Film Belli – 50 e 50, Jonathan Levine (Recensione)

Altro film che cerca di affrontare un tema difficile senza scadere in banalità da soap opera. Adam ha ventisette anni, un lavoro in radio e un padre malato di Alzheimer. Durante una visita di routine scopre di avere una forma di cancro – dal nome impronunciabile – a cui si sopravvive nel 50% dei casi. Non la prende benissimo, anche perché madre e fidanzata sono più una penitenza che un conforto, mentre la giovane psicologa assegnata dall’ospedale sembra ancora troppo acerba. Come appiglio restano l’amico di sempre e i compagni di chemio.

Una storia straziante, in effetti, ma raccontata con una certa freschezza. Si ride di gusto quando ci è concesso, ci si commuove sinceramente nei momenti di sconforto. Speravo in una prevalenza più netta dell’elemento comico, anche perché la sceneggiatura non è molto innovativa e alcune scene drammatiche fanno un po’ Dawson’s Creek. Purtuttavia, considerando che non è possibile ridere di un tumore per novanta minuti, non ci resta che apprezzare lo sforzo e concentrarci sui numerosi aspetti positivi.

Joseph Gordon- Levitt, irresistibile anche da moribondo.

La menzione d’onore spetta ai due interpreti principali. Adam è Joseph Gordon- Levitt, che mi faceva già impazzire una dozzina d’anni fa in Una Famiglia del Terzo Tipo. Il ragazzino ne ha fatta di strada, tra Inception (sono, peraltro, l’unico abitante dell’emisfero Nord ad avere detestato il kolossal di Nolan) e l’anticonvenzionale commedia romantica 500 Giorni Insieme. Si adatta molto bene a un ruolo più complesso del solito, riuscendo a essere un ottimo depresso senza perdere un certo senso dell’umorismo.

Seth Rogen, terapista della domenica.

■ **DOMANDE DA SVOLGERE**
(1) Rispondi per favore a queste domande sulla recensione del film 50 e 50:
(a) Quanti anni ha Adam?
(b) In quale percentuale di casi si sopravvive alla forma di cancro che gli viene scoperta?
(c) In quale film chi scrive ricorda Joseph Gordon- Levitt già una dozzina d'anni fa?
(2) Prosegui la recensione del film 50 e 50 a partire dalla frase con cui termina.

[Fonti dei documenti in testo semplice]
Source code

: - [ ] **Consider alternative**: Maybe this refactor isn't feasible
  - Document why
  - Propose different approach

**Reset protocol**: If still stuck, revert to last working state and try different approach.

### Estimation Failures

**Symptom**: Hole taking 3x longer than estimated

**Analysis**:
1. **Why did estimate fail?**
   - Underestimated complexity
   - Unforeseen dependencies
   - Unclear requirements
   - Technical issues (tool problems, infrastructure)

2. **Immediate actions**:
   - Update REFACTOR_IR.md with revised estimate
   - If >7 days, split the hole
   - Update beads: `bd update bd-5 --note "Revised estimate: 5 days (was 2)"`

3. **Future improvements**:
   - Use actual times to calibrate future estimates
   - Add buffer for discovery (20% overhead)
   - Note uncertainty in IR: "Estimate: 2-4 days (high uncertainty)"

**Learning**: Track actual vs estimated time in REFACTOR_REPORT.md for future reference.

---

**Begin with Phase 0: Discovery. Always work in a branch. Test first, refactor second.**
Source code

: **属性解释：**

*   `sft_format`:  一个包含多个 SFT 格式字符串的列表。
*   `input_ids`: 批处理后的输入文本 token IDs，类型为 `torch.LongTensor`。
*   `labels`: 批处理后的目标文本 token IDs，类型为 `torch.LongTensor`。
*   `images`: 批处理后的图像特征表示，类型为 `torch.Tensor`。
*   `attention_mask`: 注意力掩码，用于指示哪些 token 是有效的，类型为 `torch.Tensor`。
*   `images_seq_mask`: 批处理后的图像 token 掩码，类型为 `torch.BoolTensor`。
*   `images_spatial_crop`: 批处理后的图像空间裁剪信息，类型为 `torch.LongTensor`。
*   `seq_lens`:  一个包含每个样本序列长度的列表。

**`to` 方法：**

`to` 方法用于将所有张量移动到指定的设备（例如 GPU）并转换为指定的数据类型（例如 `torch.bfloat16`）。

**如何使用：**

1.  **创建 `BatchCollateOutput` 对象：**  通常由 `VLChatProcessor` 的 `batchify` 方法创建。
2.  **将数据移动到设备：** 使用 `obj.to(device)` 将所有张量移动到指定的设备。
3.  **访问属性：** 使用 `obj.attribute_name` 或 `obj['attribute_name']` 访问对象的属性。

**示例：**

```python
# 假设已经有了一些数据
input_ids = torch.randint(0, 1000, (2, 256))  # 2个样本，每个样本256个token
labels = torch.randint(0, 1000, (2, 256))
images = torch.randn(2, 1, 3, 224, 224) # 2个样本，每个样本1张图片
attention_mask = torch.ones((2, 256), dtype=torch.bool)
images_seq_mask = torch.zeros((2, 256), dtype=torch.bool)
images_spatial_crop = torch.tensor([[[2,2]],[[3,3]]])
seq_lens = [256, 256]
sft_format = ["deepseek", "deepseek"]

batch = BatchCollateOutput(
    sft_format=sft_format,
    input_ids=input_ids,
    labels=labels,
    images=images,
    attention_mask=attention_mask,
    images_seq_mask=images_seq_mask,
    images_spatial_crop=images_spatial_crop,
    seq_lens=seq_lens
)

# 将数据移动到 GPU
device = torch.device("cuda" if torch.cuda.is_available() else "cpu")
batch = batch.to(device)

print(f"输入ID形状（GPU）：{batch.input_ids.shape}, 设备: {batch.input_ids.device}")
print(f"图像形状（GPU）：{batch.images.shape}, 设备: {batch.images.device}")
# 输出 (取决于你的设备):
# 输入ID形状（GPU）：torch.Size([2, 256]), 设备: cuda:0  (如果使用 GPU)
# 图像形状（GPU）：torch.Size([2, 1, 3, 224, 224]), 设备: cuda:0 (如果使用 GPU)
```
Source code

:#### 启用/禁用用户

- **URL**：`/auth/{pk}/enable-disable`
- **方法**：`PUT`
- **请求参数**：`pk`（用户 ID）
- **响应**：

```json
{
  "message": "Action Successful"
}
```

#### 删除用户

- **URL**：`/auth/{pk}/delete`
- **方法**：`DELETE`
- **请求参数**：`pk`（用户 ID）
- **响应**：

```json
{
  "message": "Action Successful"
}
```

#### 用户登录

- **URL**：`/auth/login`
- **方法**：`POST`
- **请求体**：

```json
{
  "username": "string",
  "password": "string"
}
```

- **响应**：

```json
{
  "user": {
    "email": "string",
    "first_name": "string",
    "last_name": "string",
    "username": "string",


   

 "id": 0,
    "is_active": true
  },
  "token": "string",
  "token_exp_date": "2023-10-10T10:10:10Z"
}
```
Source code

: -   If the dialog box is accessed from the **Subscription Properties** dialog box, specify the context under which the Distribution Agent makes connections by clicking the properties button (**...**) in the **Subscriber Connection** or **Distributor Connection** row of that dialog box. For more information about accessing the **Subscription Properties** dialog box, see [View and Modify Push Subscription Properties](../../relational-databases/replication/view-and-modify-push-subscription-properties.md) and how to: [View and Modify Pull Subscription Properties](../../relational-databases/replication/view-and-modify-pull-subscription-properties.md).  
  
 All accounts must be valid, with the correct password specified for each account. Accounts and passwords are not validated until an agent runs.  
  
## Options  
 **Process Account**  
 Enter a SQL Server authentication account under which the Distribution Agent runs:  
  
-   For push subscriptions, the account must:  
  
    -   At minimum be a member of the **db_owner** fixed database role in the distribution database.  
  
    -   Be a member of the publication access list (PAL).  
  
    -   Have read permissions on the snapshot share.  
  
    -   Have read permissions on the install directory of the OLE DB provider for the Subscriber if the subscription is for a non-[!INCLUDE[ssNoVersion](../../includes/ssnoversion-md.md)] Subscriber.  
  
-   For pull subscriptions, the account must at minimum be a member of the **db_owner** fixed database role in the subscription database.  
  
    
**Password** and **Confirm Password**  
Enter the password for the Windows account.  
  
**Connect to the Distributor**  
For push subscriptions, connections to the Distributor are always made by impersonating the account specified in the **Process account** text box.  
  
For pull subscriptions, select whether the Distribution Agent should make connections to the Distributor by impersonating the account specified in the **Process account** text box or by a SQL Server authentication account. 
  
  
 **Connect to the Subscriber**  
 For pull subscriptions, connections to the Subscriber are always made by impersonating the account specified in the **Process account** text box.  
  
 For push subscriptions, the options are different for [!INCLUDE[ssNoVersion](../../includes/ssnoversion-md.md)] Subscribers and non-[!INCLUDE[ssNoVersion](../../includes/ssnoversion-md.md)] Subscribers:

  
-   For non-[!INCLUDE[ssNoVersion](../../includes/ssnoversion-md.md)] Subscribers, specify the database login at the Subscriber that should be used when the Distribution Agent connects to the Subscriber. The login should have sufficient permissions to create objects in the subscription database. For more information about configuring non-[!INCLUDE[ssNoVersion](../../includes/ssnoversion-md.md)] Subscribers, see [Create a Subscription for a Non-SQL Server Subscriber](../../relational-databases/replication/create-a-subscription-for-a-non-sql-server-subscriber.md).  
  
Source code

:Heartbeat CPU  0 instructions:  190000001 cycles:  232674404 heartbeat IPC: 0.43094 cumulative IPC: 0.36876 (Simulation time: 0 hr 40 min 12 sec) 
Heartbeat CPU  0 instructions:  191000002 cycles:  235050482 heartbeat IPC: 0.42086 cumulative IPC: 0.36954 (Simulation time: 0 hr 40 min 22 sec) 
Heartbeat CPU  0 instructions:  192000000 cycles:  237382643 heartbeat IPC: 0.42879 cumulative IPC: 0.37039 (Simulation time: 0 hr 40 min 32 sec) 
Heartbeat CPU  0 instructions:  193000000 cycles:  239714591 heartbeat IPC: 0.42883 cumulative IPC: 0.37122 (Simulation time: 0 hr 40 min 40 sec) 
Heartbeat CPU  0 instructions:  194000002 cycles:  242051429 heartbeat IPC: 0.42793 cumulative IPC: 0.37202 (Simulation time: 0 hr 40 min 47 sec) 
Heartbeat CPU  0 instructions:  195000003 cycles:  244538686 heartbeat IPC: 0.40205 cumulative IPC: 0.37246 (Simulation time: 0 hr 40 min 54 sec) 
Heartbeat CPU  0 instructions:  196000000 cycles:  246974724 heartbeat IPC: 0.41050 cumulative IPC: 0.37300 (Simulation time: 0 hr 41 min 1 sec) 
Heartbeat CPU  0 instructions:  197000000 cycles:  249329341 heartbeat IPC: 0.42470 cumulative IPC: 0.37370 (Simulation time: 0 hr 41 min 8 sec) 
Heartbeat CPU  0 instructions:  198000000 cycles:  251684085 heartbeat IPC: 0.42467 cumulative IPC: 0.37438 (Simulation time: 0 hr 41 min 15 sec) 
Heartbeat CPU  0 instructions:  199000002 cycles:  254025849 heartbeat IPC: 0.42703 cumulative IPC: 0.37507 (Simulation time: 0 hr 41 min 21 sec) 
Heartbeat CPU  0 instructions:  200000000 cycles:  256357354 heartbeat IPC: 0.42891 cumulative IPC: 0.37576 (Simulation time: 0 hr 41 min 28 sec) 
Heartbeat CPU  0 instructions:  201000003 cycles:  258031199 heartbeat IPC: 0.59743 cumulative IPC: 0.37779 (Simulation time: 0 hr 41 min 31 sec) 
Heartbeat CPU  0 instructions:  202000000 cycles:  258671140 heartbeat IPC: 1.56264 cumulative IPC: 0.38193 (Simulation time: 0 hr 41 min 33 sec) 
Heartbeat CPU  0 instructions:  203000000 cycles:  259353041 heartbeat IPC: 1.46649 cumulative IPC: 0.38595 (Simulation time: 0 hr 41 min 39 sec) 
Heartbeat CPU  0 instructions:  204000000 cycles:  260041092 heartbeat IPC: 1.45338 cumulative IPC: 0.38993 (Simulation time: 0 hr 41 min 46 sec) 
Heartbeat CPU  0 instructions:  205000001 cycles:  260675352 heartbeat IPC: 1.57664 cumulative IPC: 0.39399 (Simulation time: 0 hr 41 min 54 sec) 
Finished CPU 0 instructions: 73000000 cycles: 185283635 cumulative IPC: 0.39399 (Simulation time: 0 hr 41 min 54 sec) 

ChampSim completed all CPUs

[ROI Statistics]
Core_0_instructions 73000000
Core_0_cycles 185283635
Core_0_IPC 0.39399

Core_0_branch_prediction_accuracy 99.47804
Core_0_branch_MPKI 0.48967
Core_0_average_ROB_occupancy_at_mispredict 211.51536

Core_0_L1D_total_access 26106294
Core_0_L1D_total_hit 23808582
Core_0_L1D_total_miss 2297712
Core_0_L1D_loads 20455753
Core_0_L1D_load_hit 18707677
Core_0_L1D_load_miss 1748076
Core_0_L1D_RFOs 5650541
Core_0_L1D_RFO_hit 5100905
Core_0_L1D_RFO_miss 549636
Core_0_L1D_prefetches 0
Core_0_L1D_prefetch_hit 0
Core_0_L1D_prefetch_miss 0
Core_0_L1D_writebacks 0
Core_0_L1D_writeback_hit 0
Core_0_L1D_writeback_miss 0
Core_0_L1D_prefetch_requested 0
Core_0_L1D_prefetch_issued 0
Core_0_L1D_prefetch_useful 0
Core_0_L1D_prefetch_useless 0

■ **ESERCIZI SVOLTI**
(1)
(a) Ventisette.
(b) Nel 50% dei casi.
(c) Una Famiglia del Terzo Tipo.

(2)
Seth Rogen, il migliore amico, è il depositario pressoché esclusivo della linea comica. In lingua originale è irresistibile e fa il bello e il cattivo tempo, nel senso che basta la sua presenza in scena per trasformare il dramma di Adam in commedia irriverente. La trovata di sfruttare l’amico col cancro per fare colpo sulle ragazze non è niente male, la litigata con la fidanzata di lui è spettacolo puro. Il buon Seth è già piuttosto famoso in America, da noi secondo me farà più fatica per obiettivi limiti linguistici: la comicità tradotta sembra sempre più volgare e stereotipata di quanto non sia in realtà, e diciamo che già non si tratta del Duca di Kent.

Per il resto sono promossi i due anziani con cui Adam fa amicizia in ospedale (uno è il presentatore/papà manigoldo in Magnolia), la madre ansiotica Anjelica Huston e la terapista Anna Kendrick, tanto tenera che viene voglia di coccolarla. Bryce Dallas Howard, la fidanzata, mi è sempre stata cordialmente antipatica. L’ho vista in film molto deludenti, ed essendo figlia di Ron Howard è lecito ipotizzare qualche spintarella dall’alto. Va detto che il suo personaggio è piuttosto piatto e totalmente negativo, per cui non serviva certo Kim Novak.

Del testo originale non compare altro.